Bu “yerleştirilmiş zat-ı şahane” 2016'nın Temmuz ayında DAEŞ'in Medine'deki terör saldırısı için yahut yine geçtiğimiz yılın Ağustos ayında DAEŞ'in Gaziantep'deki düğünde canlı bomba patlatması üzerine “Bu saldırılar, birer hayat tarzı katliamıdır” diye yazmayı aklının ucundan bile geçirmemişti!
***
Taha Akyol, 15 Temmuz 2016'nın evvelinde Hürriyet'teki köşesinde “Üst Akıl, Paralel, Dış Güçler gibi laflar, komplo teorisidir” diyerek hikâye anlatıyor, gözbağcılık yapıyordu…
Bir yandan Paralel Yapı'yı (FETÖ) diğer taraftan da onun patronu olan Üst Akıl'ı yani ABD'yi itina ile kollamaya devam ediyordu!
Taha Akyol'un baş tacı yaptığı Paralel Casusluk ve Terör Örgütü, 15 Temmuz'daki darbe girişimiyle Türkiye'yi ABD'nin “namı hesabına” işgal etmek istedi!
FETÖ'nün Cuntası, 15 Temmuz gecesi TRT'de okuttuğu korsan bildirinin üç yerinde “laiklik” vurgusu yapmıştı!
“Yılların Vazifelisi” Taha Akyol da Reina saldırısı için “Bu bir hayat tarzı katliamıdır” diye yazarak “ağızlara laik” bir kuyruklu yalanı pazarlarken; aynen FETÖ'nün darbecileri gibi “laiklik istismarı” icra etmiştir.
Hem FETÖ'nün Batı Putçusu Cuntacıları, hem de Taha Akyol ve benzeri Batı'ya İliştirilmiş Etki Ajanları…
“Laiklik istismarı için her sahne alışlarında” laikçi, darbeci ve faşist Batılı devletlere “çok özel bağlılıklarını” da sergilemiş oluyorlar!
***
Zamanında CIA için çalıştığını seneler sonra itiraf eden, “Satılmış Gazeteciler” kitabının yazarı Udo Ulfkotte; “Olay Yeri'nde yer almış bir Alman gazeteci” sıfatıyla aynen şunları söylemiştir:
“Amerikalıların, Türkiye'den veya İngiltere'den gazetecilere tesirini; örneğin Okyanus Ötesi organizasyonlara baktığımızda görebiliriz.

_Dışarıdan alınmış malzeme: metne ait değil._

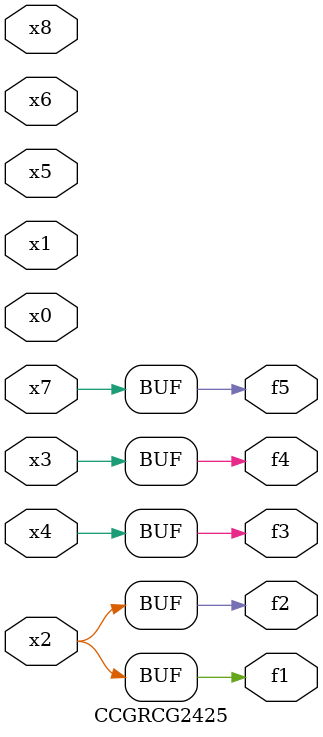
<source format=v>
module CCGRCG2425(
	input x0, x1, x2, x3, x4, x5, x6, x7, x8,
	output f1, f2, f3, f4, f5
);
	assign f1 = x2;
	assign f2 = x2;
	assign f3 = x4;
	assign f4 = x3;
	assign f5 = x7;
endmodule

</source>
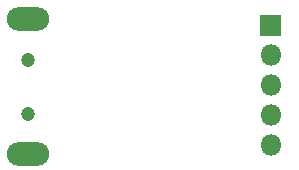
<source format=gbs>
%TF.GenerationSoftware,KiCad,Pcbnew,(5.1.9)-1*%
%TF.CreationDate,2021-02-20T19:07:58+08:00*%
%TF.ProjectId,test,74657374-2e6b-4696-9361-645f70636258,rev?*%
%TF.SameCoordinates,Original*%
%TF.FileFunction,Soldermask,Bot*%
%TF.FilePolarity,Negative*%
%FSLAX46Y46*%
G04 Gerber Fmt 4.6, Leading zero omitted, Abs format (unit mm)*
G04 Created by KiCad (PCBNEW (5.1.9)-1) date 2021-02-20 19:07:58*
%MOMM*%
%LPD*%
G01*
G04 APERTURE LIST*
%ADD10C,1.200000*%
%ADD11O,3.600000X2.000000*%
%ADD12O,1.800000X1.800000*%
G04 APERTURE END LIST*
D10*
%TO.C,J1*%
X103100000Y-89700000D03*
X103100000Y-94300000D03*
D11*
X103100000Y-86300000D03*
X103100000Y-97700000D03*
%TD*%
D12*
%TO.C,J2*%
X123600000Y-96960000D03*
X123600000Y-94420000D03*
X123600000Y-91880000D03*
X123600000Y-89340000D03*
G36*
G01*
X122700000Y-87650000D02*
X122700000Y-85950000D01*
G75*
G02*
X122750000Y-85900000I50000J0D01*
G01*
X124450000Y-85900000D01*
G75*
G02*
X124500000Y-85950000I0J-50000D01*
G01*
X124500000Y-87650000D01*
G75*
G02*
X124450000Y-87700000I-50000J0D01*
G01*
X122750000Y-87700000D01*
G75*
G02*
X122700000Y-87650000I0J50000D01*
G01*
G37*
%TD*%
M02*

</source>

Bu organizasyonlar, Türk gazetecileri de davet ederler ve onları kendilerine ait gizli servis ağlarına bağlarlar…
Eğittikleri gazetecilere ABD veya İngiltere yanlısı yazılar yazdırırlar. Bu gazetecilerin son tahlilde yönetici pozisyonuna yükselmesi beklenir. ABD'deki organizasyonlara davet edilen gazeteciler arasında birçok Türk gazeteci de bulunuyor...
Gazeteciler bu organizasyonlara dâhil olduklarında adeta bir beyin yıkamaya maruz kalıyorlar. Amerikan devleti yanlısı olmaları sağlanıyor...
Türk devletinin çıkarını düşünmek yerine daima ABD'nin menfaatlerine göre hareket etmeleri ve sürekli Amerikalıların istediklerini yazmaları isteniyor!”